National Park Service Plans for Downtown Seward Facilities
Contact: Jeff Mow, (907) 442-0500
Kenai Fjords National Park will be working to finalize plans for limited development in the downtown Seward area. The National Park Service (NPS) owns five properties in the downtown area, purchased in 2005 as directed by Congress during the development of the Mary Lowell Center, a multi-agency facility that would have provided administrative offices for two agencies, visitor facilities, and a small conference center for the City of Seward. Insufficient funds are available to complete the full suite of projects.
Over the last year, the National Park Service has been working on a plan to use the funds remaining from that effort in a manner that provides for downtown improvement, secures administrative facilities for the park operation, and relinquishes several of the parcels that were purchased for the project.

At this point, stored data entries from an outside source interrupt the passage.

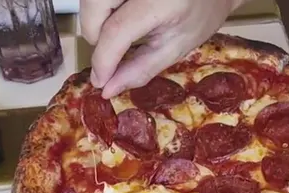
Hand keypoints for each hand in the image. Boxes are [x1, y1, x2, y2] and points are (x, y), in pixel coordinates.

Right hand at [81, 0, 238, 97]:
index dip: (103, 59)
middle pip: (92, 8)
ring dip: (96, 20)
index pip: (116, 30)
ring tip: (120, 30)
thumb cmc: (200, 13)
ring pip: (89, 0)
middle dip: (95, 36)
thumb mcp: (177, 46)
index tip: (100, 81)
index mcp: (160, 0)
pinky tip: (118, 13)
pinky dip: (100, 8)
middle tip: (112, 51)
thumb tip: (107, 88)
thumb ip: (141, 68)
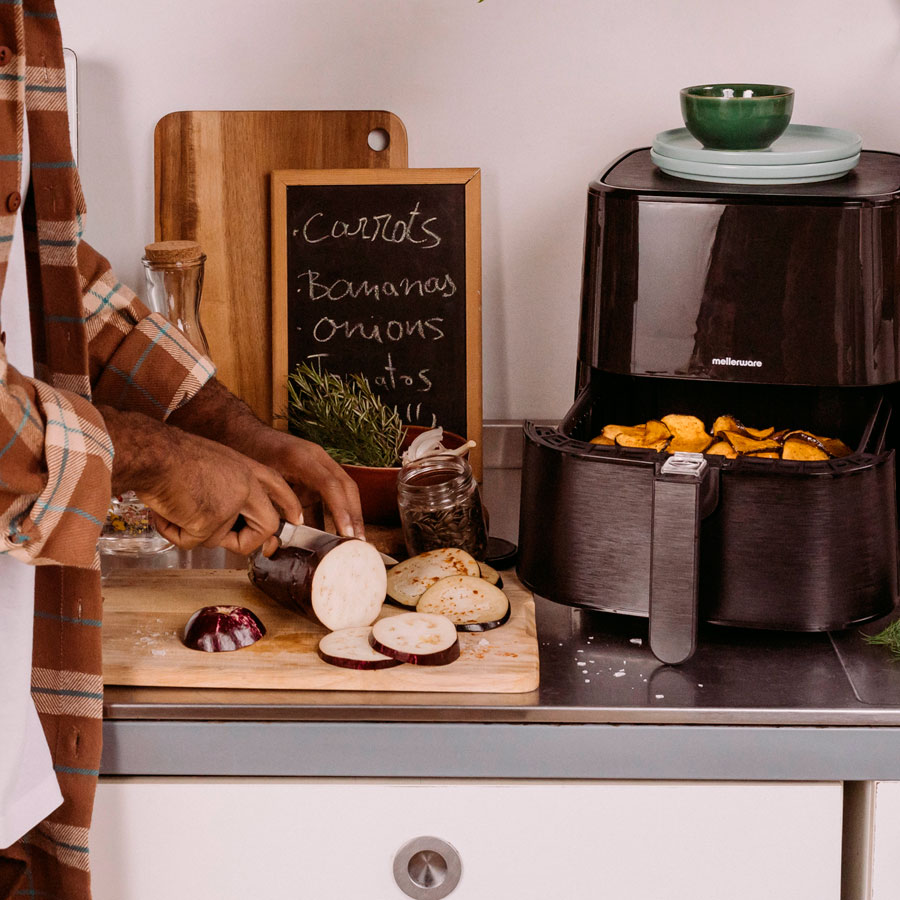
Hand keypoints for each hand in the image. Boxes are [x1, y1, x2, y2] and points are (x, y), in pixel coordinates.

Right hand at [101, 407, 301, 555]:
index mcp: (245, 467)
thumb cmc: (168, 455)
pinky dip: (174, 534)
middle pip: (268, 526)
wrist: (151, 453)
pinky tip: (164, 511)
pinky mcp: (211, 521)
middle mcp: (246, 485)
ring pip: (221, 540)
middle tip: (227, 543)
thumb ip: (225, 488)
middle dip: (249, 543)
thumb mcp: (210, 465)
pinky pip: (193, 543)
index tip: (297, 520)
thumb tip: (223, 524)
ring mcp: (232, 504)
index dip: (288, 506)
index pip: (277, 487)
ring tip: (173, 508)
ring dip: (193, 532)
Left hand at [164, 379, 364, 538]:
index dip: (340, 510)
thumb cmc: (247, 454)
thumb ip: (271, 505)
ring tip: (355, 541)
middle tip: (359, 542)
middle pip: (346, 487)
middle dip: (355, 515)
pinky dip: (338, 512)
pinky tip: (339, 533)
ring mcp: (320, 463)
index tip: (347, 534)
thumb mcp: (257, 479)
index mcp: (302, 457)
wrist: (243, 433)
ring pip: (344, 490)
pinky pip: (333, 493)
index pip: (330, 485)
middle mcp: (317, 458)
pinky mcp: (317, 472)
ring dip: (351, 515)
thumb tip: (279, 541)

The current project will rehabilitate the Old Solly's building on Washington Street and the Shea Block building on 3rd Avenue for administrative uses. The Old Solly's building will become the park's new headquarters and will include a small visitor area for winter and shoulder season visitors to Seward. The area adjacent to the Shea Block Building will be used for parking. The exterior appearance of the Old Solly's building will be in keeping with its historic appearance with a mix of siding and paint finishes (see illustration). Rehabilitation work on the Old Solly's building should commence by late summer, followed by rehabilitation work on the Shea property in subsequent years.
The remaining properties purchased in 2005 by the NPS (Mai and Harbor Dinner Club properties on Fifth, and the Legends property on Washington) may undergo some redevelopment or be excessed (disposed of) by the federal government. Since 2005 the building known as Legends has been operated by the NPS and used by many community organizations and agencies for public meetings and workshops. According to Superintendent Jeff Mow, "We expect it could take a year or longer before the government could transfer ownership of the property." Generally, the process gives preference to other federal, state, and local government needs before considering private uses.